▸ **What you will do**
Every line in the records below that holds "lines" must be identified and copied.

Stored entries
______

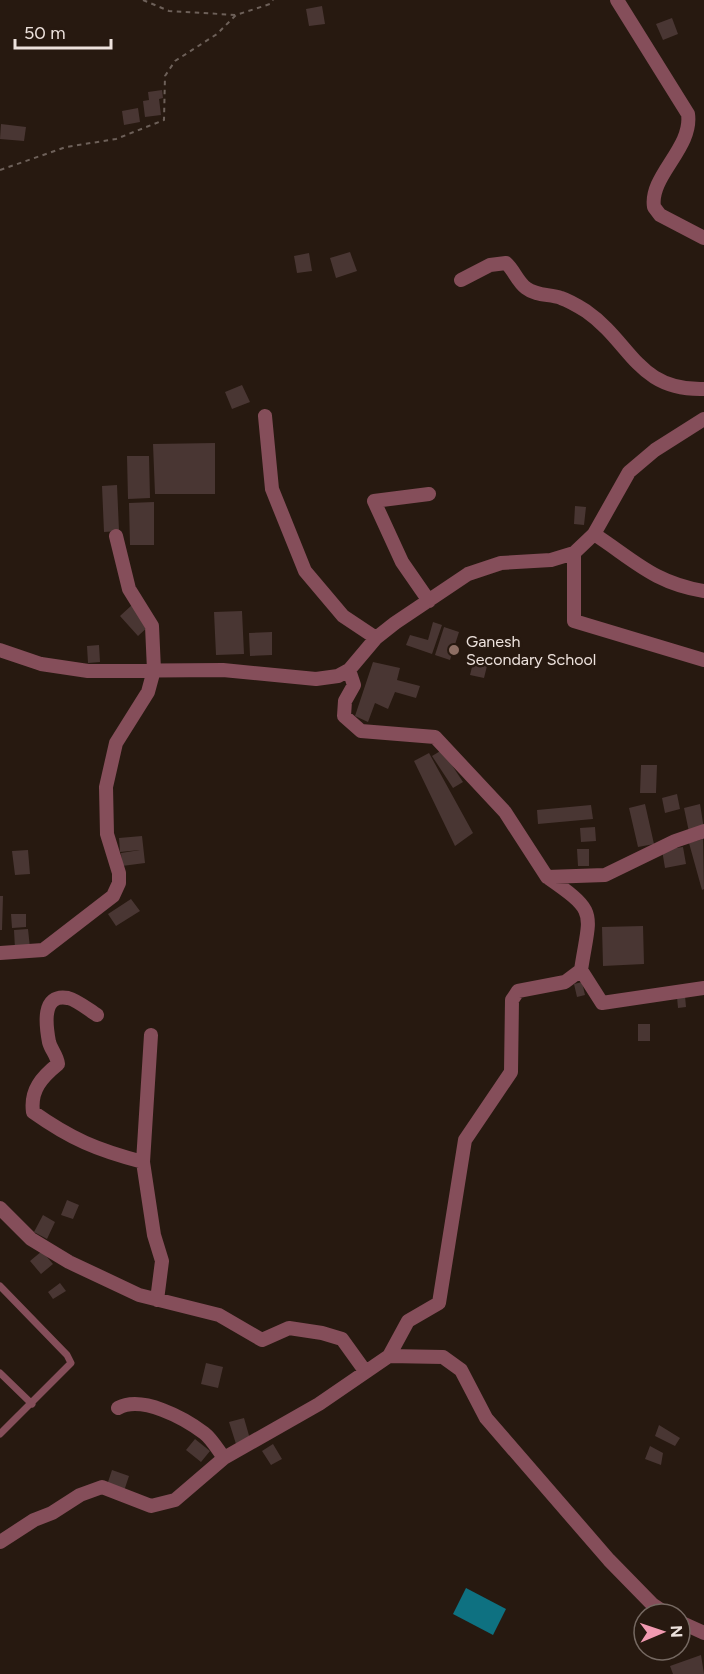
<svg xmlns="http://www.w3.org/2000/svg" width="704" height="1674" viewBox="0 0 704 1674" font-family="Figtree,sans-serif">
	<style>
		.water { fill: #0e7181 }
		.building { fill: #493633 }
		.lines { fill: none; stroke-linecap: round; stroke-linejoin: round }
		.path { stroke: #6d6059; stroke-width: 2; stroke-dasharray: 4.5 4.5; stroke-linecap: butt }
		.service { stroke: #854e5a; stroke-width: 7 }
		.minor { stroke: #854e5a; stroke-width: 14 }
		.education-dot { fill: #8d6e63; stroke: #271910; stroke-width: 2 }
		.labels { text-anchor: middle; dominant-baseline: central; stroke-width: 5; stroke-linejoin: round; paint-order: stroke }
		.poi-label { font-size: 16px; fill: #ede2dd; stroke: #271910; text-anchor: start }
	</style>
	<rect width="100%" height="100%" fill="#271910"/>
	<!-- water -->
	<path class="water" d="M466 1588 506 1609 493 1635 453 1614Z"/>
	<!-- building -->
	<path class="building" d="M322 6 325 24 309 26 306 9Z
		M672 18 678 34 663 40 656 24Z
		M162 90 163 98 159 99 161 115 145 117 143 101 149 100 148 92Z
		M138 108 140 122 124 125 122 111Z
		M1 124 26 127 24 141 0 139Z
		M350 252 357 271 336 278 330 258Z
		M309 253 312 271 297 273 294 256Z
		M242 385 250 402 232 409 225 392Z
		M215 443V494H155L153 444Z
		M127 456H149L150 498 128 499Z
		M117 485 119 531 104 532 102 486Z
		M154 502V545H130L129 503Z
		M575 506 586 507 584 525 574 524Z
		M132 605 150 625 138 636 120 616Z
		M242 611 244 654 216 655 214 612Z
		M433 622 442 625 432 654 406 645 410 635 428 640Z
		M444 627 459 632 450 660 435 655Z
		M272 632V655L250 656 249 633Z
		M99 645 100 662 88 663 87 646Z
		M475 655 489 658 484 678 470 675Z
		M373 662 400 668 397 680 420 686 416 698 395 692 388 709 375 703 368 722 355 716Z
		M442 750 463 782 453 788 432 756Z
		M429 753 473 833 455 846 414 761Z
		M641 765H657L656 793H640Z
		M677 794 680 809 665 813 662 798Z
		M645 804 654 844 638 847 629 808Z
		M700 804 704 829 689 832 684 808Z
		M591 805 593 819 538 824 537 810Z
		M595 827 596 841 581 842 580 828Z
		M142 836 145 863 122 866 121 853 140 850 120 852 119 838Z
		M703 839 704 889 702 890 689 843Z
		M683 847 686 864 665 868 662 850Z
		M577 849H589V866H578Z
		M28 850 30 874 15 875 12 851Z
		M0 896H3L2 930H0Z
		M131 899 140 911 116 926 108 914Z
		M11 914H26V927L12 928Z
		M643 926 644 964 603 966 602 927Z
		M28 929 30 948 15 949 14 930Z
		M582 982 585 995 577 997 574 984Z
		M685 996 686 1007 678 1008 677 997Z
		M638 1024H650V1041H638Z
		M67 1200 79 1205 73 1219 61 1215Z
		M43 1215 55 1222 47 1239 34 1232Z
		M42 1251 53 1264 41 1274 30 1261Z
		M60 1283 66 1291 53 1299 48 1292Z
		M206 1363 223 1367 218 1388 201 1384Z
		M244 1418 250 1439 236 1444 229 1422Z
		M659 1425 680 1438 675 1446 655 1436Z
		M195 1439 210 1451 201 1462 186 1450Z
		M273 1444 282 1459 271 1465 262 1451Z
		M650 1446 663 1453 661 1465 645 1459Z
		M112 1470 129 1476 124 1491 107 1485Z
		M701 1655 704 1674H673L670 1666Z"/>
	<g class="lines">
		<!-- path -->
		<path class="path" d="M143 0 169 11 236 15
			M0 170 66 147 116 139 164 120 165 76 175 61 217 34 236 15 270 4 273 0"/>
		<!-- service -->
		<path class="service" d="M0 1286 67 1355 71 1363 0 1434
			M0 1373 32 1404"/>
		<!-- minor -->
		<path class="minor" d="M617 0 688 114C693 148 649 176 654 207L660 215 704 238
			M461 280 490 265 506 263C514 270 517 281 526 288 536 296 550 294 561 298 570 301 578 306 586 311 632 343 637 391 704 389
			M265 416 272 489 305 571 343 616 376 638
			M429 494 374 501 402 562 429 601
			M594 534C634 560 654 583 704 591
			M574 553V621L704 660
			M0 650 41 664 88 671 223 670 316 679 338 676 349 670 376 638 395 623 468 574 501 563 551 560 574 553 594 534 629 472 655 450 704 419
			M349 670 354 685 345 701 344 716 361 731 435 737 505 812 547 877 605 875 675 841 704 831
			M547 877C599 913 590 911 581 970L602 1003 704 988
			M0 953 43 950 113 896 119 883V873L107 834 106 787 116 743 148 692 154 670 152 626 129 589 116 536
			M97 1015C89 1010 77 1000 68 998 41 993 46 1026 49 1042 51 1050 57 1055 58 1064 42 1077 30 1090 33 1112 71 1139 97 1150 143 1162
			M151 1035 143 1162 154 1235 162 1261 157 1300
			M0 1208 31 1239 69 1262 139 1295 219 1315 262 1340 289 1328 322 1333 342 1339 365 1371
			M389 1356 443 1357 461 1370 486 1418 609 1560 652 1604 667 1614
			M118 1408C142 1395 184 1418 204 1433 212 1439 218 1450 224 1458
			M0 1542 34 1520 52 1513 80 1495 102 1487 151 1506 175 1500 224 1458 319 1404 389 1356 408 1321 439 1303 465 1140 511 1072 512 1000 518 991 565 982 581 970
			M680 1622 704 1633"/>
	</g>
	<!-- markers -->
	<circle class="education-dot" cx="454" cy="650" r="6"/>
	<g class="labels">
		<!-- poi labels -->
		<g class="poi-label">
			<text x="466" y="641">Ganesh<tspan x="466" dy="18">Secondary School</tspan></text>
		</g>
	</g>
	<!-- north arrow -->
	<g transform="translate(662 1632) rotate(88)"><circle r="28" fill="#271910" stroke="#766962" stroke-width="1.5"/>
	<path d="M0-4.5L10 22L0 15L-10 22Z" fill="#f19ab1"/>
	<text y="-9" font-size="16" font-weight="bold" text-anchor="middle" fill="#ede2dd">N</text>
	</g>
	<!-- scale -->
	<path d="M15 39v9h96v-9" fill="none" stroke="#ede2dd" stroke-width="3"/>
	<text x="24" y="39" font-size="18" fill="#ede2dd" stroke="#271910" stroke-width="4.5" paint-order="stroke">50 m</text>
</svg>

______

▸ **Solution to the exercise**
		.lines { fill: none; stroke-linecap: round; stroke-linejoin: round }
	<g class="lines">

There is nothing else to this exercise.